China fund buys 10% stake in London's Heathrow airport

Passengers at Heathrow airport
Image caption London's Heathrow airport is one of the busiest in the world

China Investment Corporation (CIC), the country's sovereign wealth fund, has bought a 10% stake in the firm that owns London's Heathrow airport.

Heathrow Airport Holdings' other UK airports include Stansted, Southampton, Glasgow and Aberdeen.

CIC was set up in 2007 to invest some of China's foreign exchange reserves.

Despite concerns in other countries about Chinese access to key assets, the UK has been developing closer business ties with China.

"It is fair to say that the UK has a more open relationship with China than many other major economies," said Stephen Joske, senior manager at AustralianSuper, a pension fund based in Beijing.

"There is certainly push all around the world for scrutiny of Chinese investment - it has been ringing alarm bells.

"It is unfair to an extent, as these deals are a win-win transaction. Politics has been overshadowing economics."

British opportunities

This is CIC's second major investment in UK infrastructure. In January, it bought 8.68% of the firm behind UK utility group Thames Water.

The latest airports deal will see the fund pay £450m ($726m) for a 10% stake in Heathrow Airport Holdings Ltd, which was previously known as BAA Ltd.

Under the terms of the agreement it will buy a 5.7% stake in FGP Topco Ltd from Spanish firm Ferrovial for £257.4m.
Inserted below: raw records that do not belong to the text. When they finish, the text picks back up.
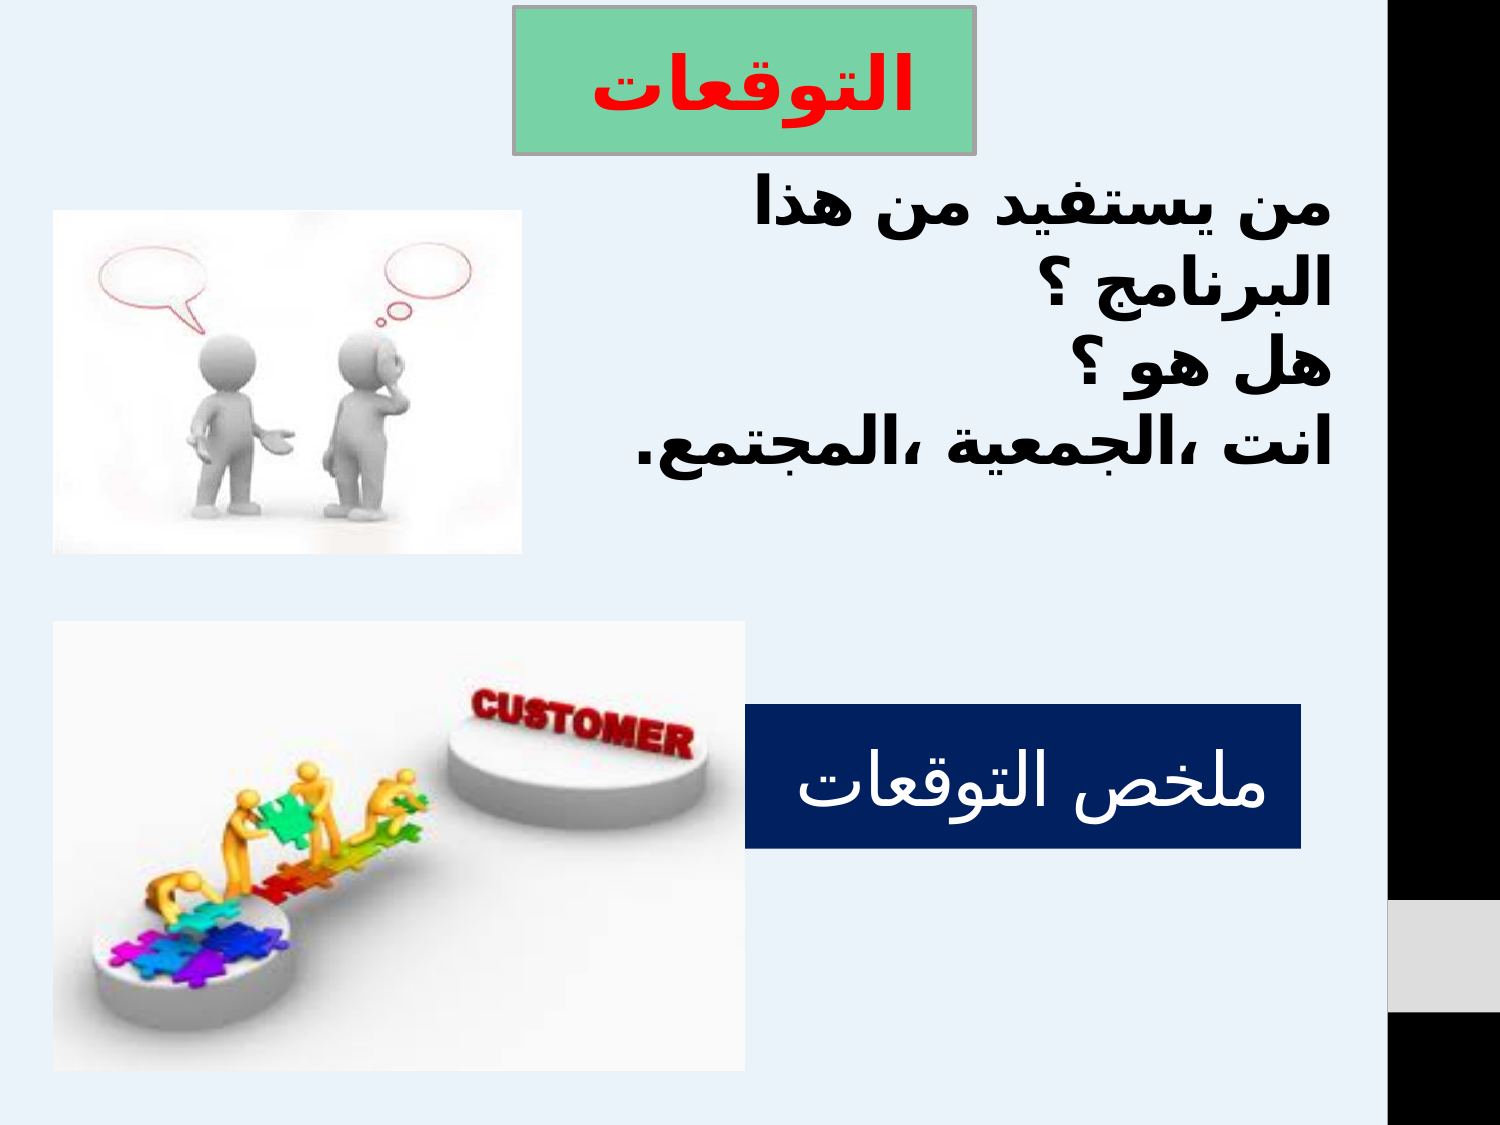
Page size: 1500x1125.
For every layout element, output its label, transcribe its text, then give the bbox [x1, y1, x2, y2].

text_box من يستفيد من هذا البرنامج ؟ هل هو ؟ انت ،الجمعية ،المجتمع. [521, 87, 1351, 549]
text_box التوقعات [512, 5, 977, 156]
title ملخص التوقعات [756, 704, 1301, 849]
picture [52, 210, 523, 554]
picture [52, 621, 745, 1071]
FGP Topco is the holding company which owns Heathrow Airport Holdings Ltd.

CIC will get the remaining 4.3% stake from other shareholders of FGP Topco Ltd at a cost of £192.6m.

The Chinese investment company is not the first foreign firm to buy a stake in the Heathrow holding firm.

In August, Qatar Holdings bought a 20% stake, and this deal is currently awaiting approval from European competition regulators.

China expansion

Foreign firms are increasingly looking at the UK for investment opportunities as the economic slowdown has pushed down the price of assets.

At the same time, problems in the eurozone have made the UK, which is not part of the European single currency, a more attractive and stable destination.

Earlier this year, Chinese telecoms and computer network firm Huawei Technologies said it was going to invest £1.3bn expanding its UK operations.

And while UK Prime Minister David Cameron said the investment showed that the UK was "open for business", similar moves in other countries have raised concerns.

Last month, the US claimed that Huawei and another Chinese firm posed a security risk and warned against doing business with them.

In a separate move, US President Barack Obama blocked a wind farm deal involving Chinese firm Ralls Corp, citing national security issues.

Australia, meanwhile, has previously blocked Huawei's plans to bid for work on its national broadband network.